She wanted to become a veterinarian, working with animals that couldn’t speak for themselves.
“They can’t tell you what’s hurting them, Mom. I still want to learn to listen,” she always said.
The house was silent now. There was no laughter in the kitchen. There was no indie music coming from her room, nor the sound of her wheeled office chair scraping across the floor as she danced between homework.
Only the disturbing silence of a house that has lost its meaning.
David stood beside me, at the edge of the grave. His black suit was too neat, his posture too upright—every detail meticulously crafted. His face remained impassive: not a tic, not a tear, not the slightest crack in his mask. He was like a man reciting the memorized lines of a play that held no interest for him.
But it had been like this for a long time. The distance between us grew slowly, without a crack, like a silent click. And one day, nothing remained—nothing but air between two strangers, playing husband and wife.
On the way back from the cemetery, I leaned my forehead against the car window and watched the world pass by like a watercolor fading to gray. My throat ached from hours of crying, but I had no more tears to shed.
I was just empty.
“Shay,” David said, clearing his throat, “we should go to the donation center.

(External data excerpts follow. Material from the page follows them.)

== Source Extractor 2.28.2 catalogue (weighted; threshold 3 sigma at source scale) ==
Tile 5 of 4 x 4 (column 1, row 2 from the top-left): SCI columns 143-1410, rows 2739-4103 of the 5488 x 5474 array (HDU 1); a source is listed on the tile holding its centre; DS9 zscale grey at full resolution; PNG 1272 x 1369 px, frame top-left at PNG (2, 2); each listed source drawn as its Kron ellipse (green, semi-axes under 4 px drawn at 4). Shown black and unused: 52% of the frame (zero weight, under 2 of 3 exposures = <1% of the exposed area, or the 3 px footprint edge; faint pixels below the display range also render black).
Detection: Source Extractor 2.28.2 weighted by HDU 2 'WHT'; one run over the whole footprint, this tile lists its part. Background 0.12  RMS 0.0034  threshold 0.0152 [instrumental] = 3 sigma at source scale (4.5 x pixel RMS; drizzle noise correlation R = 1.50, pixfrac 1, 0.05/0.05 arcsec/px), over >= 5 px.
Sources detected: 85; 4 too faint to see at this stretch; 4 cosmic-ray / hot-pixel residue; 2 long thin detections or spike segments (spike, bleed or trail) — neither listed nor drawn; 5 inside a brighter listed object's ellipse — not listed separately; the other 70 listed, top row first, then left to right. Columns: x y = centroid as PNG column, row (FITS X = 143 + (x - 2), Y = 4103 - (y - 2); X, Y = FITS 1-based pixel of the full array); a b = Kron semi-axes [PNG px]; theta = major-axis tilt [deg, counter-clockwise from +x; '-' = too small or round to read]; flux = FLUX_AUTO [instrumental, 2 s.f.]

I want to check their schedule. Linda said she would go home and bring food so people could help themselves. I told him to do it in the garden.”
“Why?” I turned to him, confused.
“I think we should start packing Emily’s things, Shay. You know… while they’re still fresh. Otherwise, his company will be going strong for years.”
“Are you serious, David?” I asked, blinking slowly, feeling a headache coming on.
“The more you cling to the past, the harder it is to move forward. It’s like ripping off a band-aid; you have to do it quickly. Think about it, Shay. It’s the smartest solution.”
“My baby was just buried, David. Save yourself some money.”
I didn’t say anything more. I couldn’t. I just stared at him, wondering what kind of father would be so determined to forget.
As we pulled into the driveway, my heart sank, thinking that my daughter would never walk down the hallway again. She would never come home, take off her shoes, or ask what I had prepared for her for a snack.
As I walked down the hallway, I noticed that the boxes were already neatly stacked against the wall. David’s handwritten labels, written in his meticulous calligraphy, stared back at me.
Linda told him it might help him occupy his time. Maybe she was thinking about household chores like dishes and laundry instead of erasing our daughter’s existence.
Give. Throw away. Keep.
He has already started.
“When did you do that?” I grimaced.
“When you were at the funeral home this morning. You handled it… I couldn’t have done anything else, Shay. This is how I deal with it.”
I stood in the hallway for a moment, looking at them. It was surreal, like I’d entered someone else’s home, a home where my daughter had never existed. The boxes felt like a transaction, as if mourning were a task to be completed before next Tuesday.
I didn’t say a word; I simply turned on my heel and went upstairs. The bathroom door slammed quietly behind me as I closed it. I sat on the edge of the bathtub, leaned forward, and buried my face in my hands.